Indexing and Searching Features of Special Interest to Forensics Users

Before You Start, See
Federated Searching and the dtSearch Spider
PDFs and OCR
View Log of Encrypted Files
Automatic Recognition of Dates
Personally Identifiable Information (PII): Email Addresses, Credit Cards, Social Security Numbers
Forensics Filtering Features
Emails, Messages, Contacts, Appointments and the Like
Fuzzy Searching
SHA-256 and MD5 Hash Support

International Language Support
Chinese, Japanese and Korean Text With No Word Breaks
Language Group Identification
Hidden Content
Disk Images
Multicolor Hit-Highlighting
Caching
Search for List of Words; Hits by Word; Concept Search; Search Report
Selecting and Copying Retrieved Files
Making Available Retrieved Files on Portable Media

Before You Start, See:

key dtSearch forensics and e-discovery search tips from InsideCounsel “Optimize Searching to Find Every Smoking Gun”
automated indexing via the Windows task scheduler and other general information
optimizing indexing of large volumes of data FAQ

dtSearch does not alter original files or other data, including hash values, in indexing, searching and display of documents.

dtSearch also does not send your documents, indexes, search request data and the like back to dtSearch Corp.

Federated Searching and the dtSearch Spider

dtSearch products provide federated search across any number of directories, emails (with nested attachments), and databases. No need to tell dtSearch what files, emails or other content you have; dtSearch will figure that out for itself. Indexing, searching and display of documents does not alter original files or other data, including Hash values. More Information

dtSearch’s own document filters support parsing, indexing, searching and display with highlighted hits of text and metadata across a broad range of online and offline data types.

PDF: PDF through PDF 2.0; PDF Portfolio
Microsoft Office: Word, Excel, PowerPoint, Access, OneNote files, including Office 365
Other "office": OpenOffice; certain international office formats; XBASE; CSV; SPL; multi-format image/sound/video metadata support; etc.
Compression formats: RAR, ZIP, GZIP and TAR
Emails: Exchange, Outlook, Thunderbird, etc. with multilevel nested attachments
Web data: HTML, XML/XSL, PDF, ASP.NET, CMS, PHP, WordPress, SharePoint, etc. See also: cloud storage
Through APIs: NoSQL / SQL data including BLOB data; other non-file data like network data streams; Azure and AWS data stores
Full list of supported document types

After a search, dtSearch products provide integrated relevancy ranking with highlighted hits across both online and offline data. For files that may not be readily accessible at search time, you can build the index with caching enabled.

* **Task requirements**: Write the next part of the dtSearch forensics features page above, starting right after its last sentence.

* **Given material**:
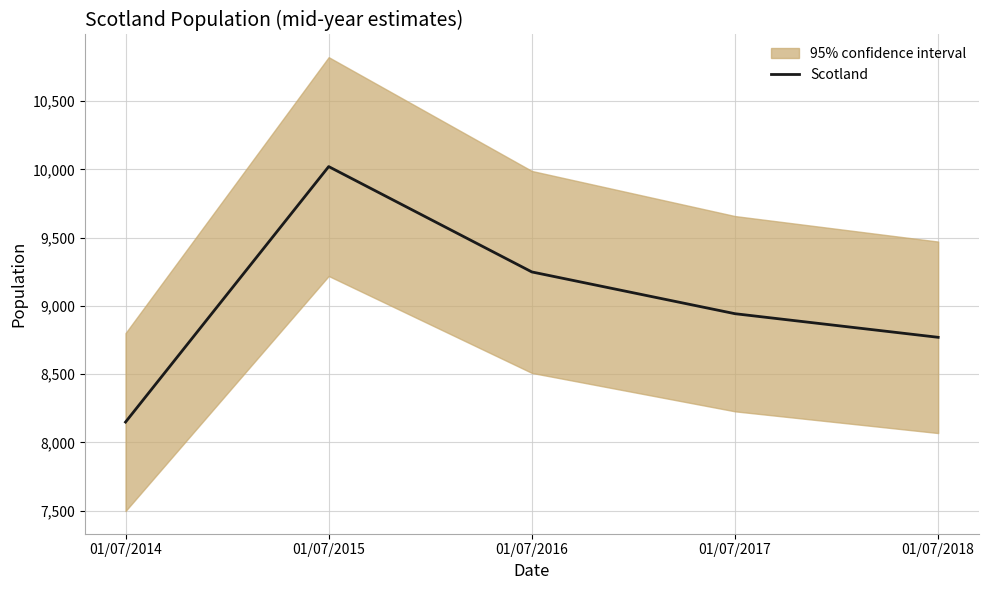

List the labels in order of value, smallest first.

01/07/2014, 01/07/2018, 01/07/2017, 01/07/2016, 01/07/2015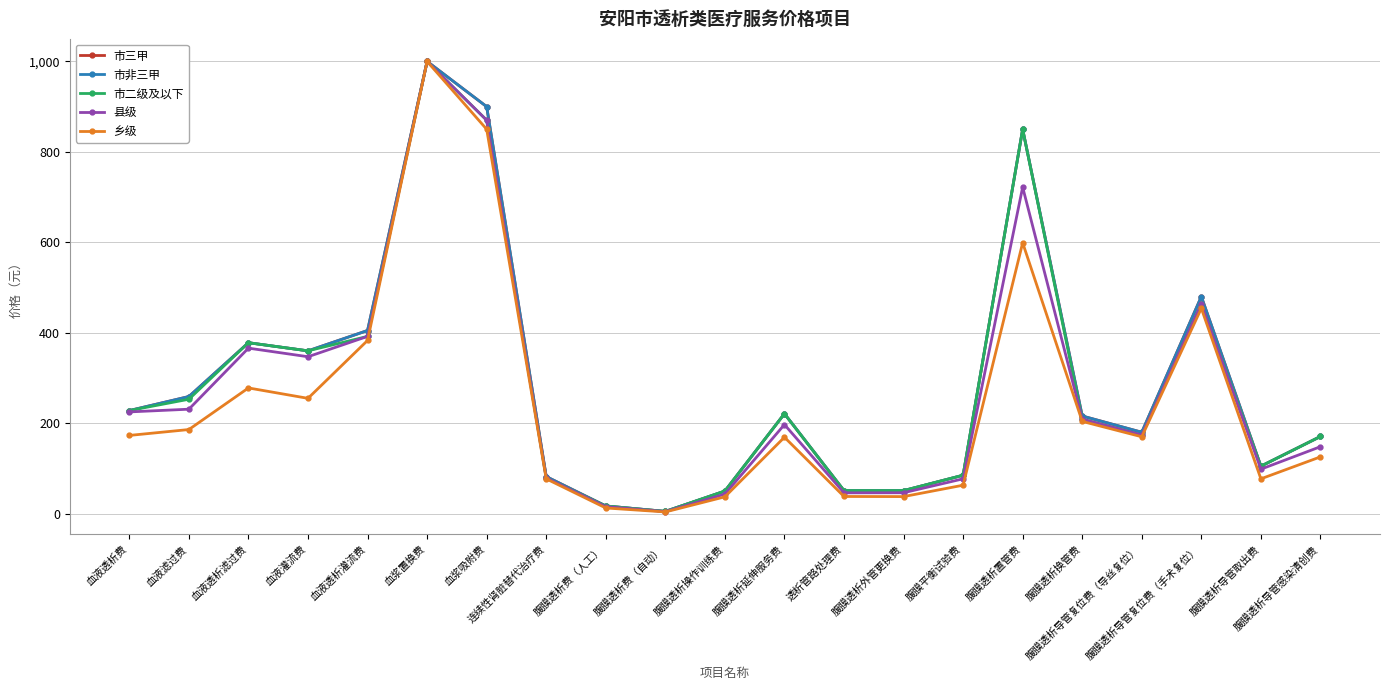

Is this an area chart (filled region under the line)?

No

* **Answer to this problem**:
The dtSearch Spider adds local and remote online content to a search. The Spider can index sites to any level of depth, with support for public and private or secure online content. For private or secure sites, the dtSearch Spider supports log-ins and forms-based authentication. For public sites, the dtSearch Spider is a “polite” spider and will not index and search a site with a flag that indicates it does not accept spiders or robots.

For convenient offline access, the dtSearch Spider also includes a caching option, to store the full spidered content along with the index. (Without caching, the Spider has to return to the relevant URL to display the full content with highlighted hits.) The caching option can also be used with other, non-spidered data as well.

The document filters also convert non-web-ready content like Microsoft Office document and email formats "on the fly" to HTML for posting on the web.

dtSearch does not use file extensions to determine a document's file type. For accuracy, dtSearch looks inside each document to determine the relevant file type. Accordingly, if any PDF files have .DOCX extensions and any MS Word documents have .PDF extensions, dtSearch will still parse them appropriately.

PDFs and OCR

PDF Association Article: "How you see PDFs versus how a search engine sees PDFs."
Excerpt: "The way a search engine like dtSearch handles this issue is to look at the binary file ... [A] binary format PDF can enable a search engine and its document filters to 'see' text that might easily escape scrutiny in an associated application display." Full Article

PDF 2.0. More than 25 years after Adobe created the PDF file format in 1993, there is a major new version of PDF: PDF 2.0. Because this new PDF version changes the header information, dtSearch versions before 7.93 will not recognize the PDF 2.0 file format and will miss all content in these files. Therefore, it is essential to use dtSearch 7.93 or later before attempting to index and search PDF 2.0 files.

Searchable PDFs. dtSearch recommends using an OCR program like Adobe Acrobat to OCR scanned images into PDF “searchable image” format. If a PDF file is an “image only” PDF (i.e. a PDF where even though you can see text, you cannot cut and paste that text), use an OCR program like Adobe Acrobat to turn the “image only” PDF into a “searchable image” PDF.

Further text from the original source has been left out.